=== Begin Enclosure ===

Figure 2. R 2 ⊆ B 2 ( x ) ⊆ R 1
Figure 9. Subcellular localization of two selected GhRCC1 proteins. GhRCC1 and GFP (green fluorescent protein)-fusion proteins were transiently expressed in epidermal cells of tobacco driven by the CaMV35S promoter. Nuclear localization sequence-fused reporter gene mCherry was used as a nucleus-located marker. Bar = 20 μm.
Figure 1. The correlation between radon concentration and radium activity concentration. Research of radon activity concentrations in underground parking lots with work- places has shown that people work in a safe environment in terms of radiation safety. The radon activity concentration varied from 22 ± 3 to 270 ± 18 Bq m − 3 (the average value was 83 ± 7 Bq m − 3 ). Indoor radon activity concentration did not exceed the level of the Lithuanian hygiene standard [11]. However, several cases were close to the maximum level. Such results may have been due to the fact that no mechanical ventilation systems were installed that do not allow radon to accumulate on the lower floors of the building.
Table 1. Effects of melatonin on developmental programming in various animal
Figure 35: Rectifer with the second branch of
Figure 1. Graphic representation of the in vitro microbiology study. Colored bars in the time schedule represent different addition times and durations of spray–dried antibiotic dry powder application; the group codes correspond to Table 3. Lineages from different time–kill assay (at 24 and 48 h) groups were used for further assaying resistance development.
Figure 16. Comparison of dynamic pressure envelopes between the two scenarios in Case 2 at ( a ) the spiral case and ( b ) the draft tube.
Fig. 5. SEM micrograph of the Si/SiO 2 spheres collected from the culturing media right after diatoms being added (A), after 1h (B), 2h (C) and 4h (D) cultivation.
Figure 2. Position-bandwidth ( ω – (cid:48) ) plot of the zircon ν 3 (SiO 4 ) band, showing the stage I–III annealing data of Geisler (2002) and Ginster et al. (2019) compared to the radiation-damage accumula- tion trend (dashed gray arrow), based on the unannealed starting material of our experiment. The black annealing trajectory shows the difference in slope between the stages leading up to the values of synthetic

=== End Enclosure ===

Brief:
Word for word, retype each record.

Response:
Figure 2. R 2 ⊆ B 2 ( x ) ⊆ R 1
Figure 9. Subcellular localization of two selected GhRCC1 proteins. GhRCC1 and GFP (green fluorescent protein)-fusion proteins were transiently expressed in epidermal cells of tobacco driven by the CaMV35S promoter. Nuclear localization sequence-fused reporter gene mCherry was used as a nucleus-located marker. Bar = 20 μm.
Figure 1. The correlation between radon concentration and radium activity concentration. Research of radon activity concentrations in underground parking lots with work- places has shown that people work in a safe environment in terms of radiation safety. The radon activity concentration varied from 22 ± 3 to 270 ± 18 Bq m − 3 (the average value was 83 ± 7 Bq m − 3 ). Indoor radon activity concentration did not exceed the level of the Lithuanian hygiene standard [11]. However, several cases were close to the maximum level. Such results may have been due to the fact that no mechanical ventilation systems were installed that do not allow radon to accumulate on the lower floors of the building.
Table 1. Effects of melatonin on developmental programming in various animal
Figure 35: Rectifer with the second branch of
Figure 1. Graphic representation of the in vitro microbiology study. Colored bars in the time schedule represent different addition times and durations of spray–dried antibiotic dry powder application; the group codes correspond to Table 3. Lineages from different time–kill assay (at 24 and 48 h) groups were used for further assaying resistance development.
Figure 16. Comparison of dynamic pressure envelopes between the two scenarios in Case 2 at ( a ) the spiral case and ( b ) the draft tube.
Fig. 5. SEM micrograph of the Si/SiO 2 spheres collected from the culturing media right after diatoms being added (A), after 1h (B), 2h (C) and 4h (D) cultivation.
Figure 2. Position-bandwidth ( ω – (cid:48) ) plot of the zircon ν 3 (SiO 4 ) band, showing the stage I–III annealing data of Geisler (2002) and Ginster et al. (2019) compared to the radiation-damage accumula- tion trend (dashed gray arrow), based on the unannealed starting material of our experiment. The black annealing trajectory shows the difference in slope between the stages leading up to the values of synthetic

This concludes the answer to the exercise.